English

UK University and College Union presides over 10 percent pay cut at Sheffield’s private college

After months of the union’s obfuscation, the last-minute suspension of strikes and repeatedly downgrading workers’ expectations and wage demands, members of the University and College Union (UCU) at the University of Sheffield International College (USIC) voted to accept the latest derisory offer made by Study Group.

Around 80 educators at USIC became the very first to stage a strike at a private higher education provider in the UK last November with three days of stoppages.

Educators on the picket line outside the University of Sheffield International College, Solly Street, November 30, 2022

On an 85 percent turnout of UCU members, 68 percent voted to accept the employer’s offer with 32 percent rejecting. The deal struck with the connivance of the UCU means the workforce will receive, for the 2022/23 academic year:

●      3 percent payable from September 1, 2022

●      2 percent for staff earning less than £44,000 p/a, payable from January 1, 2023

●      1 percent for all staff payable from January 1, 2023

For the 2023/24 Academic Year:

●      4 percent for all staff, payable from September 1, 2023.
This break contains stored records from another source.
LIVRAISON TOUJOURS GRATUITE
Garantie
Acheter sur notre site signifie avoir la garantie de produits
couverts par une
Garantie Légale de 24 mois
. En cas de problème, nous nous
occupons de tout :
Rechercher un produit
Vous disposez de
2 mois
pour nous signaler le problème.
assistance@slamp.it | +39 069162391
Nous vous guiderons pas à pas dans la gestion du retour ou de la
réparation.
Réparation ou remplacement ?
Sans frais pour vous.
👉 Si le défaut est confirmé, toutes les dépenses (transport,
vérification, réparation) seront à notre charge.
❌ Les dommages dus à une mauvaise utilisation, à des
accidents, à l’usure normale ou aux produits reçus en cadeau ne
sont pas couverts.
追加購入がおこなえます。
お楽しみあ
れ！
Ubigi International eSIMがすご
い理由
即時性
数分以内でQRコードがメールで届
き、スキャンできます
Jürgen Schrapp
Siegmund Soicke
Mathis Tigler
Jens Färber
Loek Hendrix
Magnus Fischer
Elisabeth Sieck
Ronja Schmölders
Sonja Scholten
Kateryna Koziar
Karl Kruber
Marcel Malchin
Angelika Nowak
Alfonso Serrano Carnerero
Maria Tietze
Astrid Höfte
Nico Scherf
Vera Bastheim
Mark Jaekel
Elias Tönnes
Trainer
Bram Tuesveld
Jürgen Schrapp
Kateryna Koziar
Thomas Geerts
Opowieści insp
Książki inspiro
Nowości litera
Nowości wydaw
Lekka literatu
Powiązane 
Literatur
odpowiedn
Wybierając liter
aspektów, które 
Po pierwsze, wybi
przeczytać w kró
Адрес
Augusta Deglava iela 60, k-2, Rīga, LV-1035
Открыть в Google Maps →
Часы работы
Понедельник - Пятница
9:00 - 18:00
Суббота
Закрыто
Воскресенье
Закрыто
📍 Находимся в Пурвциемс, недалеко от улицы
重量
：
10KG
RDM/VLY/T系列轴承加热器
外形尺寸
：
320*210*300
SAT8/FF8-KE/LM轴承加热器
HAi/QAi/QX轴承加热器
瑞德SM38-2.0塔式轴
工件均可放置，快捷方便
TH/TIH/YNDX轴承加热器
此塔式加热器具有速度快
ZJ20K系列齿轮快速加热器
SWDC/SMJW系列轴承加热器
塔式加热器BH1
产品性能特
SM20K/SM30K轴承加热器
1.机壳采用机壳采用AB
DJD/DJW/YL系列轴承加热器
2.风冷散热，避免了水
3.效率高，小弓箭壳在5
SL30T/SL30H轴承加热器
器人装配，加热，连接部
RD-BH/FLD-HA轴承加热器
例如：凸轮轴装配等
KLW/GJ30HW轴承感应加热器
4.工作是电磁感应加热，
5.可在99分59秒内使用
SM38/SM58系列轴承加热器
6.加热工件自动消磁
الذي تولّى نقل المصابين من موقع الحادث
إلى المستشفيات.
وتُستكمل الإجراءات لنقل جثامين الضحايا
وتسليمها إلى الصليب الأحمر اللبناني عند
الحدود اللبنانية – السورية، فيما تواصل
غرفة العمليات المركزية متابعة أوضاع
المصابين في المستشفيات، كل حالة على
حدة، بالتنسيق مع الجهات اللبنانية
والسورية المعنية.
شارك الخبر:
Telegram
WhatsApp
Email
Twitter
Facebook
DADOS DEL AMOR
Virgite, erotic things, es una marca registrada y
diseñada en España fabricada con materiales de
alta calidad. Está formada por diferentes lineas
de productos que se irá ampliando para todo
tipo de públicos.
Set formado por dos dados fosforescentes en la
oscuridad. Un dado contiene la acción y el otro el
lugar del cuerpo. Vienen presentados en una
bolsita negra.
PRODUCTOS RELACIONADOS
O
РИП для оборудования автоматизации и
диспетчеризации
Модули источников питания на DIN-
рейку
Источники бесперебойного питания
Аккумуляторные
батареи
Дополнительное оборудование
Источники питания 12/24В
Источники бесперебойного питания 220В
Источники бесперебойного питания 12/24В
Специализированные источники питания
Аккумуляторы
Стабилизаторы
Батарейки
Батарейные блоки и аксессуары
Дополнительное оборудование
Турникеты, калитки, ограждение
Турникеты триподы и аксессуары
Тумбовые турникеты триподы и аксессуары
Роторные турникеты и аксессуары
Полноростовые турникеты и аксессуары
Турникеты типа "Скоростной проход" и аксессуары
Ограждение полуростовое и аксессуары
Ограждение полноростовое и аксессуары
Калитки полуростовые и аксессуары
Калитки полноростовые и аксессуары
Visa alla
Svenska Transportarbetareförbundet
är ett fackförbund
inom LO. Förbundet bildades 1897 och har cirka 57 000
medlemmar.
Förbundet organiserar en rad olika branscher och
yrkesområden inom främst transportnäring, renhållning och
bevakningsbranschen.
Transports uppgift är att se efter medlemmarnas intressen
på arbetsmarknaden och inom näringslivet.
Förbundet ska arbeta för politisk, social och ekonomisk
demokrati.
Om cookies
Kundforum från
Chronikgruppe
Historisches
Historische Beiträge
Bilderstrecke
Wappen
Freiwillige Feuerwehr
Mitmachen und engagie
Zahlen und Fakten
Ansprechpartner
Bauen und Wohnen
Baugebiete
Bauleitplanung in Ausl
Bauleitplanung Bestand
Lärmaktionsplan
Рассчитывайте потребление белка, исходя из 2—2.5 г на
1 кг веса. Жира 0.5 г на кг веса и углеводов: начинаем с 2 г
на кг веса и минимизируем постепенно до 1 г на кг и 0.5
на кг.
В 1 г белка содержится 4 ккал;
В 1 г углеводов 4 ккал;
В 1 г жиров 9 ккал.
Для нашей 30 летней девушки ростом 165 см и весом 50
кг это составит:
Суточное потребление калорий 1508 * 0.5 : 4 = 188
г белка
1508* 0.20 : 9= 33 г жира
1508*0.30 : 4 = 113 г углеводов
The pay settlement over two years means just 10 percent for staff earning less than £44,000 per year and 8 percent for staff earning more than £44,000.

The vote to accept comes after the union suspended five days of strike action due to begin February 13 to ballot on the revised pay offer.

USIC UCU’s Twitter account stated shamefacedly February 21, “Branch negotiators have not made binary recommendation on this offer. We acknowledge this is still a real terms pay cut, but that employer has moved significantly as a result of strikes. We have stressed more strike action will be required to win further improvement.”

UCU’s emphasis from the start has been on preventing a broader struggle emerging in the private education sector and merging with that of educators at other UK universities, further education colleges and schools.

Study Group has the measure of the UCU’s conciliatory tactics and has shifted very little over the course of the dispute—a couple of percentage points. The deal designed and suggested to management by the union represents nothing short of a disastrous ten percent pay cut over the next 24 months. Rather than pressuring management for concessions to the workers, the UCU has pressured the workforce to grant concessions to the corporation. It was the UCU’s idea to press for a two-year deal that was eventually adopted by Study Group.

USIC educators rejected a 5 percent offer from Study Group in October and returned an 84 percent majority for strike action. Yet come the new year and two brief strikes, and the union returns to the workforce with another de facto pay cut.

The sellout by the UCU at the USIC came at the same time as the union at the national level suspended the remaining seven days of national strike action scheduled for February over pay, working conditions and pensions. The national strike involved 70,000 lecturers and other university workers at all 150 higher education (HE) institutions in Britain.

The UCU’s original 13.7 percent pay demand for HE members nationally has long since been surrendered. USIC UCU members initially called for a 12 percent pay rise, which was immediately downgraded by union representatives to a more “reasonable” nine percent, then to eight percent and finally to 10 percent across this year and next.

The UCU’s shutting down strikes is only the latest example of the trade union bureaucracy’s suppression of the class struggle and rank betrayal of their members’ interests after months of strikes that began last summer. This includes the sell-out of 40,000 BT workers in December. UCU leader Jo Grady is a leading figure in the “Enough is Enough” campaign, established to provide a left fig leaf for a union bureaucracy overseeing defeats of the working class.

On the USIC picket lines earlier in the year, full-time lecturers and those on short-term contracts stood together with homemade placards refuting the claim that a cost-of-living increase was unaffordable. These showed graphs of the salaries of senior Study Group managers, with the number on more than £100,000 a year trebling in the past years and director positions advertised for up to £130,000. Study Group management and the UCU union leaders both occupy this income bracket.

Meanwhile the starting rate for a full-time lecturer at USIC is approximately £32,000, well below the national average of £38,131. Office and support staff are recruited at full-time rates barely above the minimum wage.